**SELECTED TEXT**
A Summary of Product Characteristics (SPC) is a document describing the properties and the officially approved conditions of use of a medicine. It explains how to use and prescribe a medicine.
French SPC are available on the https://base-donnees-publique.medicaments.gouv.fr/ website in a HTML or PDF format when it comes from the European Medicines Agency.
In the context of medical informatics, natural language processing and information extraction research, it is useful to build a corpus about approved medicinal products. This repository contains the source code to build this corpus but not the corpus itself. If you are interested by the corpus go to the python directory.
- HTML_SPC_DOWNLOADED: French SCP in HTML format (1 example file)
- PDF_SPC_DOWNLOADED: European SCP in PDF format (from the European Medicines Agency) (1 example file)
- SPC_europe_txt: output folder of European SCP in PDF format after txt extraction (1 example file)
- CIS_europe_link.tsv: mappings between the CIS code and the european SPC code
- python: a script example to load the corpus
- java: Java programs (see below)

**DATA**
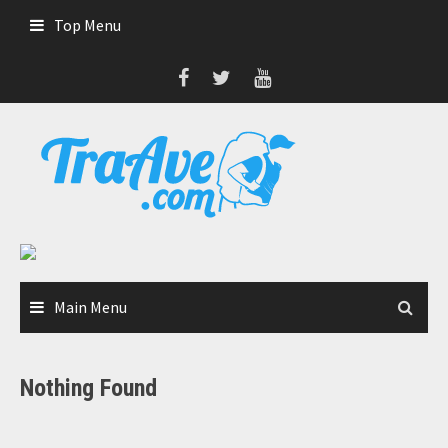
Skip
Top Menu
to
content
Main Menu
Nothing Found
...
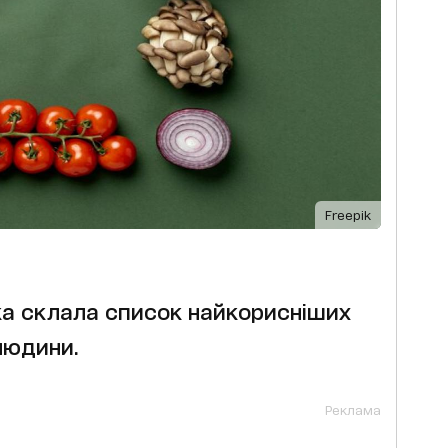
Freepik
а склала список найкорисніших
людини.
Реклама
---
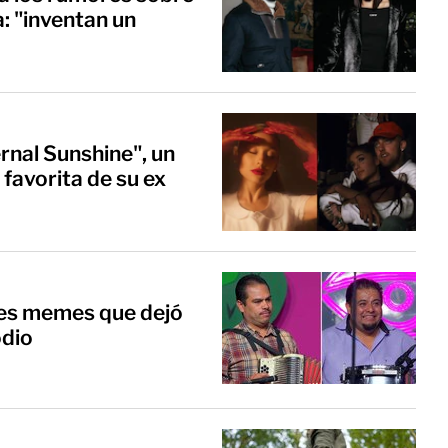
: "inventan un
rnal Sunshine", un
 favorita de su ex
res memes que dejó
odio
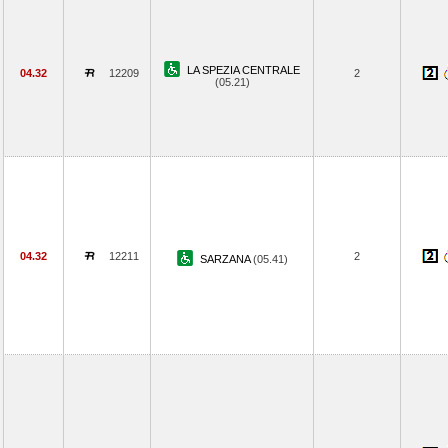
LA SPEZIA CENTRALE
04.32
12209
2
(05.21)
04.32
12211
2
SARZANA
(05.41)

**TASK OBJECTIVE**
Write what comes next in the text on French Summaries of Product Characteristics, starting right after its last line. The data is separate from the text on French Summaries of Product Characteristics.

**REPLY**
They are three Java programs:
- Transform PDF files to txt files
- Extract the content of SPC in txt format
- Extract the content of SPC in HTML format
mvn clean package ./java
To extract SPC sections from HTML files:
java -jar java/rcphtml/target/htmlrcp2json.jar HTML_SPC_DOWNLOADED/ ./html_spc.json
To convert PDF files to TXT files:
java -jar java/extractpdf/target/PDFExtractorSPC.jar PDF_SPC_DOWNLOADED/ ./SPC_europe_txt/
To extract SPC sections from TXT files:
java -jar java/rcppdf/target/pdfrcp2json.jar SPC_europe_txt/ ./pdf_spc.json
These two json files made up the French SPC corpus and are compressed with the following commands:
tar -zcf html_spc.tar.gz html_spc.json
tar -zcf pdf_spc.tar.gz pdf_spc.json
This repository is part of the DRUGS-SAFER research program, funded by the French Medicines Agency (Agence Nationale de Sécurité du Médicament et des Produits de Santé, ANSM). This work represents the views of the authors and does not necessarily represent the opinion of the French Medicines Agency.